== Task inputs ==
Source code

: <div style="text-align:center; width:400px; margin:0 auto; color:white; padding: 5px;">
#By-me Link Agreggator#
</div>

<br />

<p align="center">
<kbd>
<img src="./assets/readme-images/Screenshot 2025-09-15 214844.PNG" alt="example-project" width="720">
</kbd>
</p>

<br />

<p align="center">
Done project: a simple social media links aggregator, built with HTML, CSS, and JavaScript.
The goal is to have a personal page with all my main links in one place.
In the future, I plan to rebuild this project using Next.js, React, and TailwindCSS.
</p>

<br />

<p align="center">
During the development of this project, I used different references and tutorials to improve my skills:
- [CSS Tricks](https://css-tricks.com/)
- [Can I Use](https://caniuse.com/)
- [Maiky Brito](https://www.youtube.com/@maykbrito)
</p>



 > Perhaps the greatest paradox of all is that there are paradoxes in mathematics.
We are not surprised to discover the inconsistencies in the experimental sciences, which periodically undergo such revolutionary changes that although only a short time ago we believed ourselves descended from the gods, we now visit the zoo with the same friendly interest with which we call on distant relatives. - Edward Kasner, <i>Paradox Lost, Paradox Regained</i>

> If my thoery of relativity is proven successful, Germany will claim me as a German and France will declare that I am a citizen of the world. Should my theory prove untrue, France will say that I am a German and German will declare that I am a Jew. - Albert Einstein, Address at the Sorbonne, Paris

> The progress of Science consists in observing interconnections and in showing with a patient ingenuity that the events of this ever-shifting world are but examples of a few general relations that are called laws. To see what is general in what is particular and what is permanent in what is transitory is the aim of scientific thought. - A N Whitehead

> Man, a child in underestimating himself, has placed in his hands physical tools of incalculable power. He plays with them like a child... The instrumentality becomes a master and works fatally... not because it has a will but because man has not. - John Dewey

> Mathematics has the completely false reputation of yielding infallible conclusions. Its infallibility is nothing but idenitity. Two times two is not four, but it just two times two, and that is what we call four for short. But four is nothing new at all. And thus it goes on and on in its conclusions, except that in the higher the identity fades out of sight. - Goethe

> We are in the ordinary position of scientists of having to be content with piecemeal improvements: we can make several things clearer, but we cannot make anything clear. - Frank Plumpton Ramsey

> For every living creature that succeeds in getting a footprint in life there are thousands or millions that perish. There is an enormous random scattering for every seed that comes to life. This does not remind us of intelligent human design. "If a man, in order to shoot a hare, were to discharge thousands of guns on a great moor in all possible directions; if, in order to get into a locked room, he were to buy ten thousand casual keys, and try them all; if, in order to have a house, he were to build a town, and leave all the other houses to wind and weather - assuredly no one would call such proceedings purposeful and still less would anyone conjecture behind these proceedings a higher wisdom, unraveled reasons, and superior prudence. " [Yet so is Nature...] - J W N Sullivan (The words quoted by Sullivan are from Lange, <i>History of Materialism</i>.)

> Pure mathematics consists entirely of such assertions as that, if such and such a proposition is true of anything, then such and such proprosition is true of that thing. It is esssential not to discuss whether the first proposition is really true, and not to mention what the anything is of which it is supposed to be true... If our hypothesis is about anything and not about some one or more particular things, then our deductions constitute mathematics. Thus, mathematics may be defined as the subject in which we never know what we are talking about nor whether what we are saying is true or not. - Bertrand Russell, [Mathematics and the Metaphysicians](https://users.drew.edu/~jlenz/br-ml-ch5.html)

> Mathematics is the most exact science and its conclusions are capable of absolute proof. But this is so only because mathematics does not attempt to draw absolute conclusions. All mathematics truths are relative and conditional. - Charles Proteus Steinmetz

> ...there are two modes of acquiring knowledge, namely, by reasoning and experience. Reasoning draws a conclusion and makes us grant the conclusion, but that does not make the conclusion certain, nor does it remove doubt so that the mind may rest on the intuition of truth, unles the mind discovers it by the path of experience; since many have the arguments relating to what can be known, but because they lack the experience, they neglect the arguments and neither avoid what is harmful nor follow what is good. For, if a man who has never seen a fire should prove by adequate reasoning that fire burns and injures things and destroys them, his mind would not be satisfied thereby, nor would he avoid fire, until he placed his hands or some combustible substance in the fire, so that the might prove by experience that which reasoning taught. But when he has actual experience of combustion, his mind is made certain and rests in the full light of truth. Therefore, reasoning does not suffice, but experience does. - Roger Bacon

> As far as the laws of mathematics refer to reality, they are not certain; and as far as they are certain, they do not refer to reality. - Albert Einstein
===
== Task inputs ==
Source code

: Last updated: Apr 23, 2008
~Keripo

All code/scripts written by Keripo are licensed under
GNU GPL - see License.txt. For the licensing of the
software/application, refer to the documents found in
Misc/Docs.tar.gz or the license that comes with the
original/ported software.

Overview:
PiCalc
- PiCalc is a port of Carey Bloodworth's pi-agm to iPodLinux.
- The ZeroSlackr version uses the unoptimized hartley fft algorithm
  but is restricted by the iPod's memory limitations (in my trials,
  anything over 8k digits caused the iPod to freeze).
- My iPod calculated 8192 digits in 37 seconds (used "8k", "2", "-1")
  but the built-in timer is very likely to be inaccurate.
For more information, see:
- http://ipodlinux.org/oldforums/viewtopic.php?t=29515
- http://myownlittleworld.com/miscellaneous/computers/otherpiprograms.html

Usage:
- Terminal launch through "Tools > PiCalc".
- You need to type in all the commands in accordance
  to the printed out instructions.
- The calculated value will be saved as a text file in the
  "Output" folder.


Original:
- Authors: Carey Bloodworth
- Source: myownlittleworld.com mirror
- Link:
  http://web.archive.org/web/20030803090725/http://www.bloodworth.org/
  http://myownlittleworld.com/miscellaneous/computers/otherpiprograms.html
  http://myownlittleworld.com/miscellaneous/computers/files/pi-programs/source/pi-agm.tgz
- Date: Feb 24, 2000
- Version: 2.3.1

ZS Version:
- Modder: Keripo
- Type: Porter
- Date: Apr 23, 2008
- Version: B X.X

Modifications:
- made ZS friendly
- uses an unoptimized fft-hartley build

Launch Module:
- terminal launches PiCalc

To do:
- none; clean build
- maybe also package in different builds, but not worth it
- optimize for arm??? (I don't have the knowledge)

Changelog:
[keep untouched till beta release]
===
**Problem requirements**
Taking the lines above, repeat exactly those from the line that contains "- Version: 2.3.1" through the line that contains "[keep untouched till beta release]", and both of those lines as well. Include nothing else.

**Result of the task**
- Version: 2.3.1

ZS Version:
- Modder: Keripo
- Type: Porter
- Date: Apr 23, 2008
- Version: B X.X

Modifications:
- made ZS friendly
- uses an unoptimized fft-hartley build

Launch Module:
- terminal launches PiCalc

To do:
- none; clean build
- maybe also package in different builds, but not worth it
- optimize for arm??? (I don't have the knowledge)

Changelog:
[keep untouched till beta release]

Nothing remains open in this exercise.